1887年(明治20年)制作/サイズ:153×230×5mm(横×縦×厚み)

資料番号:54021

本誌は、明治20(1887)年6月15日に博文館から発行された雑誌です。博文館はこの『日本大家論集』の発行をもって雑誌出版界に登場しました。この雑誌は、他誌に掲載された著名人の論説を採録したもので、雑誌の表紙に政治、法律、経済、哲学、文学、史学、理学、医学、工学、宗教、教育、衛生、勧業、技芸と記述してあるとおり、幅広い分野の論説を一度に読むことができたために、近代化を迎えた知識欲旺盛な明治の人々に大いに歓迎されました。

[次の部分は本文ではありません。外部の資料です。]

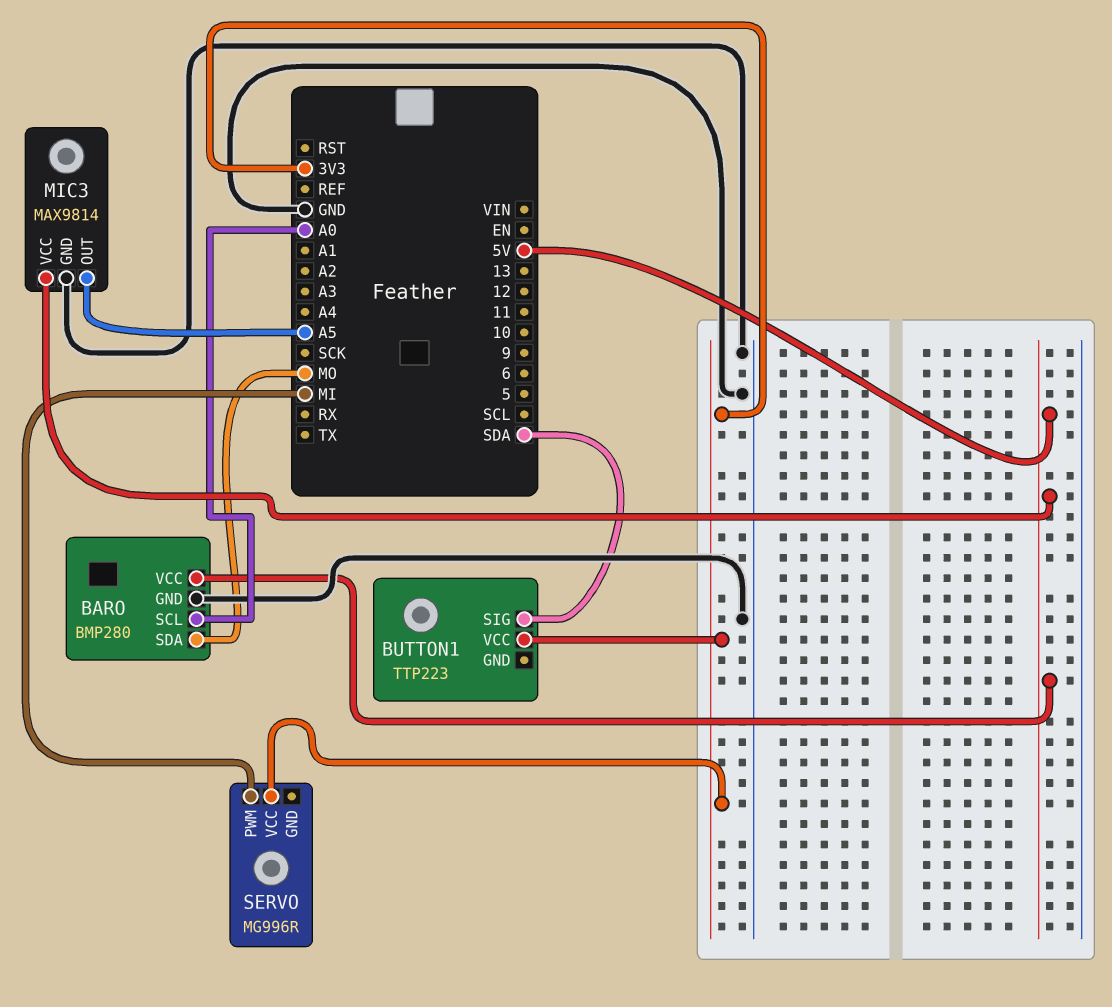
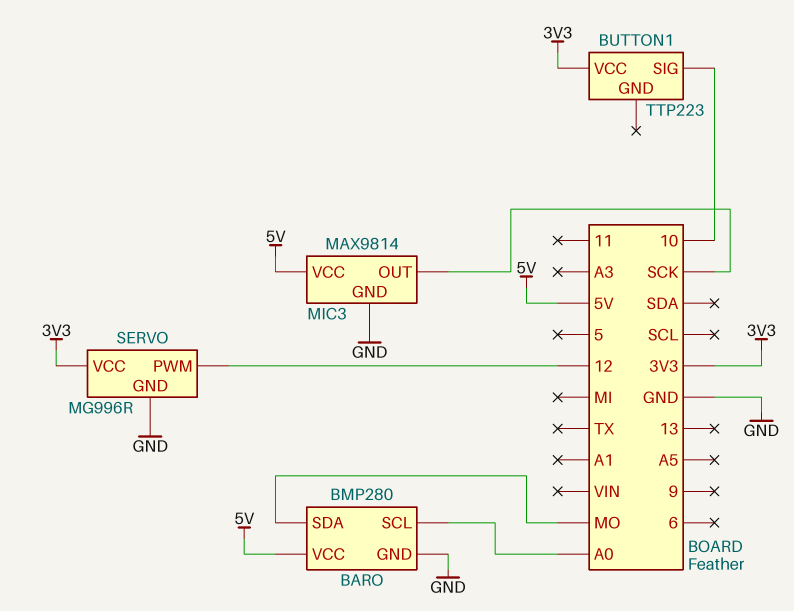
BUTTON1 pin SIG: SDA -> 10
MIC3 pin OUT: A5 -> SCK
SERVO pin GND: none -> GND
SERVO pin PWM: MI -> 12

創刊第一編は最初の三千部をたちまち売り切り、翌年にいたっても重版されるほどの人気でした。当時はまだ著作権の規定がなく、他誌の掲載論説を寄せ集めて発行するという、濡れ手で粟の戦法でしたが、世の中のニーズを的確に把握した創業者、大橋佐平の着眼点が優れていたことを示しました。
同社はこの成功で勢いづき、その年は立て続けに3誌を発行しています。そして創業わずか10年の間に、雑誌30誌以上、書籍1000冊以上も発行する、明治を代表する大出版社に成長しました。さらに、博文館は洋紙を調達する博進社、専属印刷工場として博文館印刷所、出版物を売りさばく取次店として東京堂を関連事業として立ち上げ、経営効率を高め、その地位を確固たるものにしていったのです。